Pictures paired with source code:
━━━

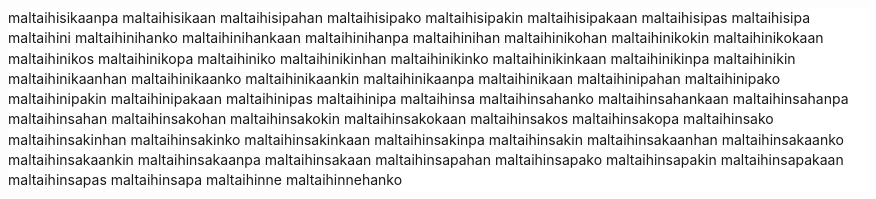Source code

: maltaihisikaanpa
maltaihisikaan
maltaihisipahan
maltaihisipako
maltaihisipakin
maltaihisipakaan
maltaihisipas
maltaihisipa
maltaihini
maltaihinihanko
maltaihinihankaan
maltaihinihanpa
maltaihinihan
maltaihinikohan
maltaihinikokin
maltaihinikokaan
maltaihinikos
maltaihinikopa
maltaihiniko
maltaihinikinhan
maltaihinikinko
maltaihinikinkaan
maltaihinikinpa
maltaihinikin
maltaihinikaanhan
maltaihinikaanko
maltaihinikaankin
maltaihinikaanpa
maltaihinikaan
maltaihinipahan
maltaihinipako
maltaihinipakin
maltaihinipakaan
maltaihinipas
maltaihinipa
maltaihinsa
maltaihinsahanko
maltaihinsahankaan
maltaihinsahanpa
maltaihinsahan
maltaihinsakohan
maltaihinsakokin
maltaihinsakokaan
maltaihinsakos
maltaihinsakopa
maltaihinsako
maltaihinsakinhan
maltaihinsakinko
maltaihinsakinkaan
maltaihinsakinpa
maltaihinsakin
maltaihinsakaanhan
maltaihinsakaanko
maltaihinsakaankin
maltaihinsakaanpa
maltaihinsakaan
maltaihinsapahan
maltaihinsapako
maltaihinsapakin
maltaihinsapakaan
maltaihinsapas
maltaihinsapa
maltaihinne
maltaihinnehanko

━━━

Transcribe the entries above verbatim, omitting their pictures.

▶ _Response to the task_:
Source code

: maltaihisikaanpa
maltaihisikaan
maltaihisipahan
maltaihisipako
maltaihisipakin
maltaihisipakaan
maltaihisipas
maltaihisipa
maltaihini
maltaihinihanko
maltaihinihankaan
maltaihinihanpa
maltaihinihan
maltaihinikohan
maltaihinikokin
maltaihinikokaan
maltaihinikos
maltaihinikopa
maltaihiniko
maltaihinikinhan
maltaihinikinko
maltaihinikinkaan
maltaihinikinpa
maltaihinikin
maltaihinikaanhan
maltaihinikaanko
maltaihinikaankin
maltaihinikaanpa
maltaihinikaan
maltaihinipahan
maltaihinipako
maltaihinipakin
maltaihinipakaan
maltaihinipas
maltaihinipa
maltaihinsa
maltaihinsahanko
maltaihinsahankaan
maltaihinsahanpa
maltaihinsahan
maltaihinsakohan
maltaihinsakokin
maltaihinsakokaan
maltaihinsakos
maltaihinsakopa
maltaihinsako
maltaihinsakinhan
maltaihinsakinko
maltaihinsakinkaan
maltaihinsakinpa
maltaihinsakin
maltaihinsakaanhan
maltaihinsakaanko
maltaihinsakaankin
maltaihinsakaanpa
maltaihinsakaan
maltaihinsapahan
maltaihinsapako
maltaihinsapakin
maltaihinsapakaan
maltaihinsapas
maltaihinsapa
maltaihinne
maltaihinnehanko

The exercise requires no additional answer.